The aptly named The Opening Act offers some heavenly music indeed, an alt-gospel, a cappella slice of psychedelia whose short but effective ways indicate that this isn’t going to be an ordinary album. After all, an album that offers its first full-length track, a psychedelic, blues, and trippy take on Black Sabbath’s iconic Changes, is not playing by the usual rule book. Heaven and Hell, perhaps!
From here, the cheekily named Dean The Dream wanders psychedelic sonic pathways and trippy blues trails, blends classic rock with acid drops, heady, incensed-infused 60’s counter-culture cool with hippy chic.

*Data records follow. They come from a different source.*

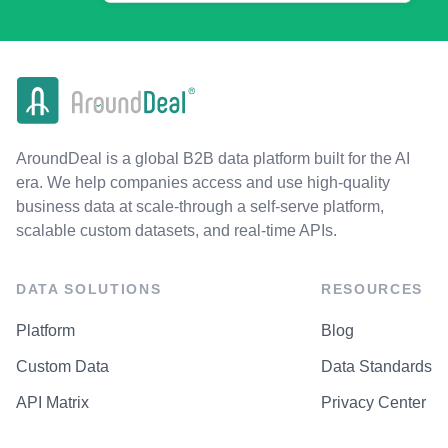
AroundDeal is a global B2B data platform built for the AI
era. We help companies access and use high-quality
business data at scale-through a self-serve platform,
scalable custom datasets, and real-time APIs.
DATA SOLUTIONS
RESOURCES
Platform
Blog
Custom Data
Data Standards
API Matrix
Privacy Center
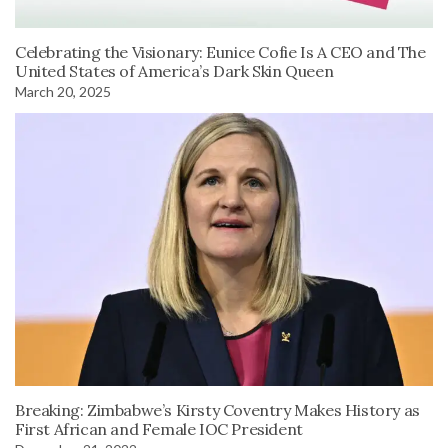
Celebrating the Visionary: Eunice Cofie Is A CEO and The
United States of America’s Dark Skin Queen
March 20, 2025
Breaking: Zimbabwe’s Kirsty Coventry Makes History as
First African and Female IOC President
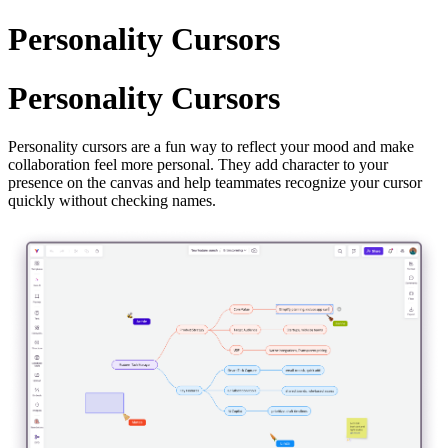
Personality Cursors
Personality Cursors
Personality cursors are a fun way to reflect your mood and make
collaboration feel more personal. They add character to your
presence on the canvas and help teammates recognize your cursor
quickly without checking names.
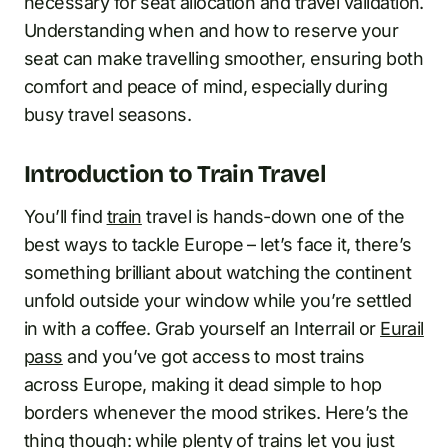
necessary for seat allocation and travel validation.
Understanding when and how to reserve your
seat can make travelling smoother, ensuring both
comfort and peace of mind, especially during
busy travel seasons.
Introduction to Train Travel
You’ll find
train
travel is hands-down one of the
best ways to tackle Europe – let’s face it, there’s
something brilliant about watching the continent
unfold outside your window while you’re settled
in with a coffee. Grab yourself an Interrail or
Eurail
pass
and you’ve got access to most trains
across Europe, making it dead simple to hop
borders whenever the mood strikes. Here’s the
thing though: while plenty of trains let you just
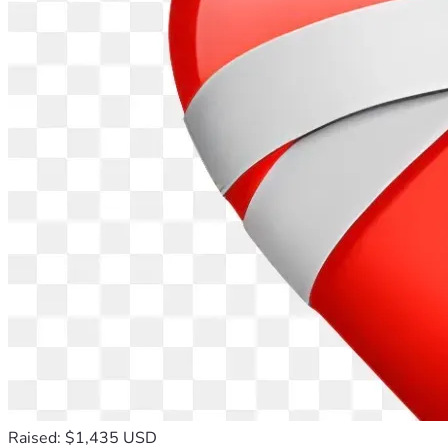
Raised: $1,435 USD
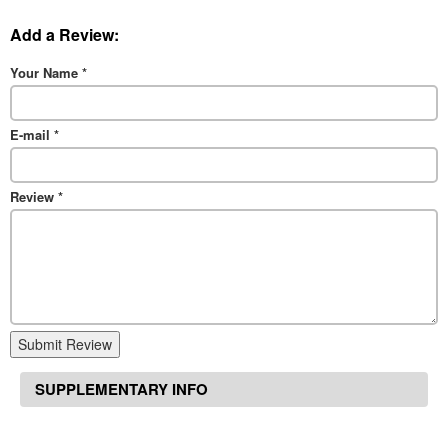
Add a Review:
Your Name
*
E-mail
*
Review
*
Submit Review
SUPPLEMENTARY INFO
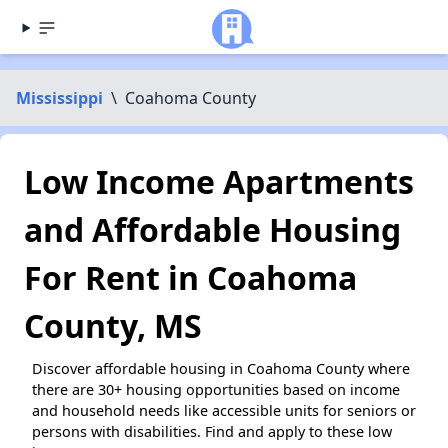
Mississippi
\
Coahoma County
Low Income Apartments
and Affordable Housing
For Rent in Coahoma
County, MS
Discover affordable housing in Coahoma County where
there are 30+ housing opportunities based on income
and household needs like accessible units for seniors or
persons with disabilities. Find and apply to these low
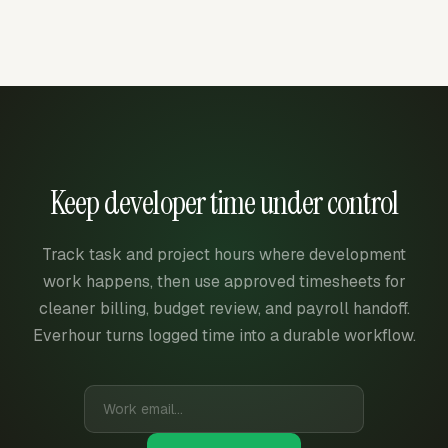
Keep developer time under control
Track task and project hours where development
work happens, then use approved timesheets for
cleaner billing, budget review, and payroll handoff.
Everhour turns logged time into a durable workflow.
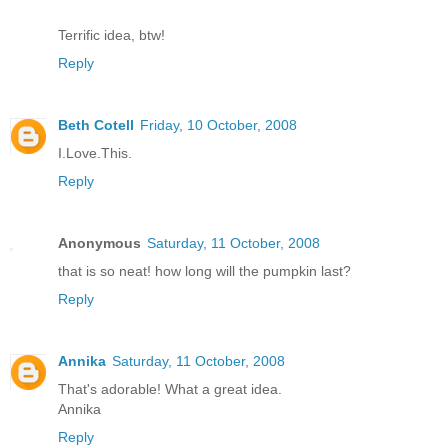
Terrific idea, btw!
Reply
Beth Cotell
Friday, 10 October, 2008
I.Love.This.
Reply
Anonymous
Saturday, 11 October, 2008
that is so neat! how long will the pumpkin last?
Reply
Annika
Saturday, 11 October, 2008
That's adorable! What a great idea.
Annika
Reply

Dying Staying Alive follows The Doors on strange odysseys, rock music baked in the desert heat, and opening the doors of perception into Huxley’s otherworldly experiences. Kiss Me Kill Me is a slow-burning, deep, brooding 50’s style ballad brought bang up-to-date. He even takes Elvis’ It Hurts Me and plays it with a hazy subtlety and suppleness that the original missed.

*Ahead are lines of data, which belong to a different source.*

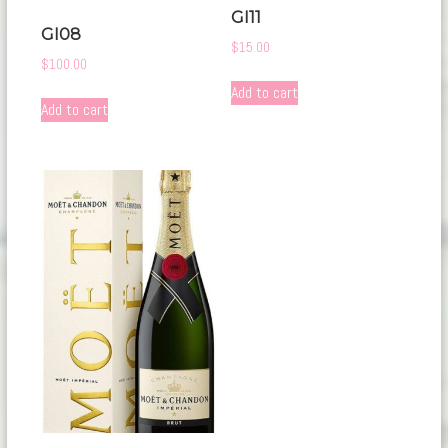
GI11
GI08
$
15.00
$
100.00
Add to cart
Add to cart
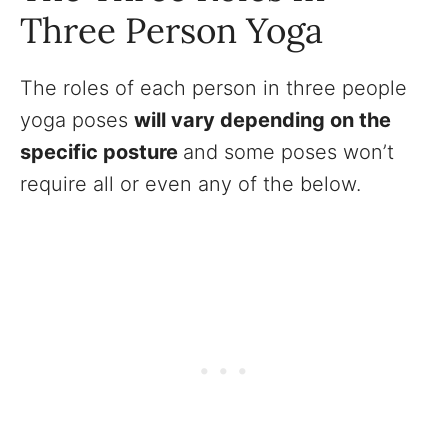
Three Person Yoga
The roles of each person in three people
yoga poses
will vary depending on the
specific posture
and some poses won’t
require all or even any of the below.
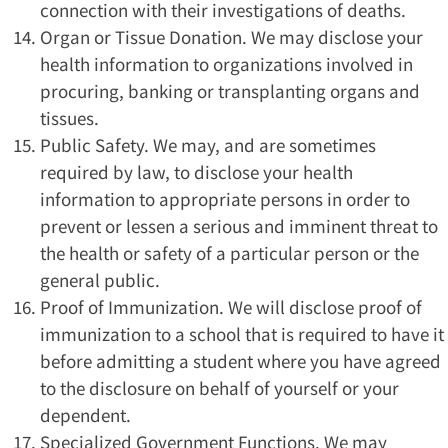
connection with their investigations of deaths.
Organ or Tissue Donation. We may disclose your
health information to organizations involved in
procuring, banking or transplanting organs and
tissues.
Public Safety. We may, and are sometimes
required by law, to disclose your health
information to appropriate persons in order to
prevent or lessen a serious and imminent threat to
the health or safety of a particular person or the
general public.
Proof of Immunization. We will disclose proof of
immunization to a school that is required to have it
before admitting a student where you have agreed
to the disclosure on behalf of yourself or your
dependent.
Specialized Government Functions. We may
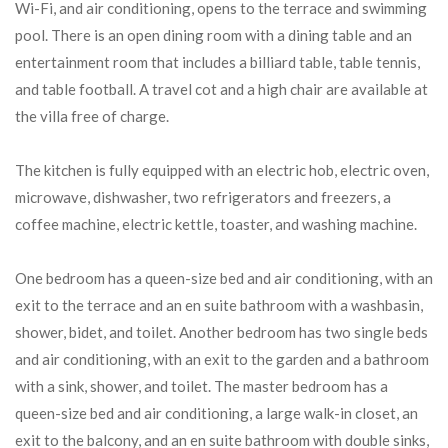
Wi-Fi, and air conditioning, opens to the terrace and swimming
pool. There is an open dining room with a dining table and an
entertainment room that includes a billiard table, table tennis,
and table football. A travel cot and a high chair are available at
the villa free of charge.
The kitchen is fully equipped with an electric hob, electric oven,
microwave, dishwasher, two refrigerators and freezers, a
coffee machine, electric kettle, toaster, and washing machine.
One bedroom has a queen-size bed and air conditioning, with an
exit to the terrace and an en suite bathroom with a washbasin,
shower, bidet, and toilet. Another bedroom has two single beds
and air conditioning, with an exit to the garden and a bathroom
with a sink, shower, and toilet. The master bedroom has a
queen-size bed and air conditioning, a large walk-in closet, an
exit to the balcony, and an en suite bathroom with double sinks,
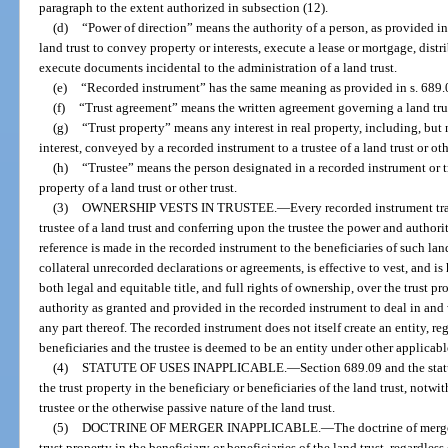
paragraph to the extent authorized in subsection (12).
(d)
“Power of direction” means the authority of a person, as provided in t
land trust to convey property or interests, execute a lease or mortgage, distr
execute documents incidental to the administration of a land trust.
(e)
“Recorded instrument” has the same meaning as provided in s. 689.
(f)
“Trust agreement” means the written agreement governing a land tru
(g)
“Trust property” means any interest in real property, including, but 
interest, conveyed by a recorded instrument to a trustee of a land trust or oth
(h)
“Trustee” means the person designated in a recorded instrument or tru
property of a land trust or other trust.
(3)
OWNERSHIP VESTS IN TRUSTEE.
—
Every recorded instrument tran
trustee of a land trust and conferring upon the trustee the power and authori
reference is made in the recorded instrument to the beneficiaries of such land
collateral unrecorded declarations or agreements, is effective to vest, and is
both legal and equitable title, and full rights of ownership, over the trust pr
authority as granted and provided in the recorded instrument to deal in and w
any part thereof. The recorded instrument does not itself create an entity, r
beneficiaries and the trustee is deemed to be an entity under other applicabl
(4)
STATUTE OF USES INAPPLICABLE.
—
Section 689.09 and the statu
the trust property in the beneficiary or beneficiaries of the land trust, notwi
trustee or the otherwise passive nature of the land trust.
(5)
DOCTRINE OF MERGER INAPPLICABLE.
—
The doctrine of merge
trust property in the beneficiary or beneficiaries of the land trust, regardless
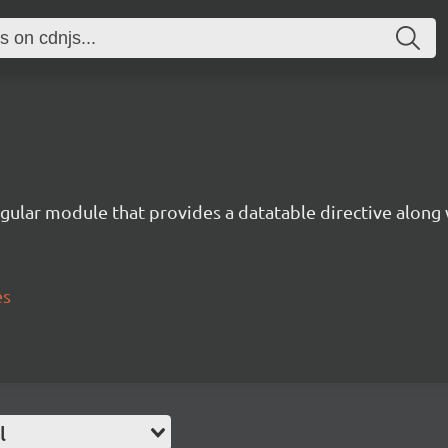
gular module that provides a datatable directive along 
es
l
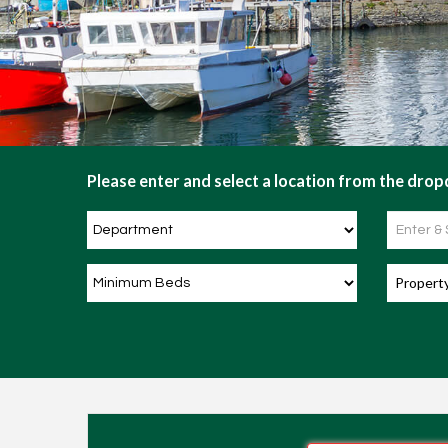
Please enter and select a location from the dropd
Propert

The album ends with the title track, Hitchin’ It To Heaven, a song that the likes of The Black Keys or The White Stripes would have given their right arm to have written.
Hitchin’ It To Heaven is no ordinary album, and Dean the Dream is no typical artist. If you want a taste of the past turned into a glimpse of the future, this is the album, and certainly the artist, for you.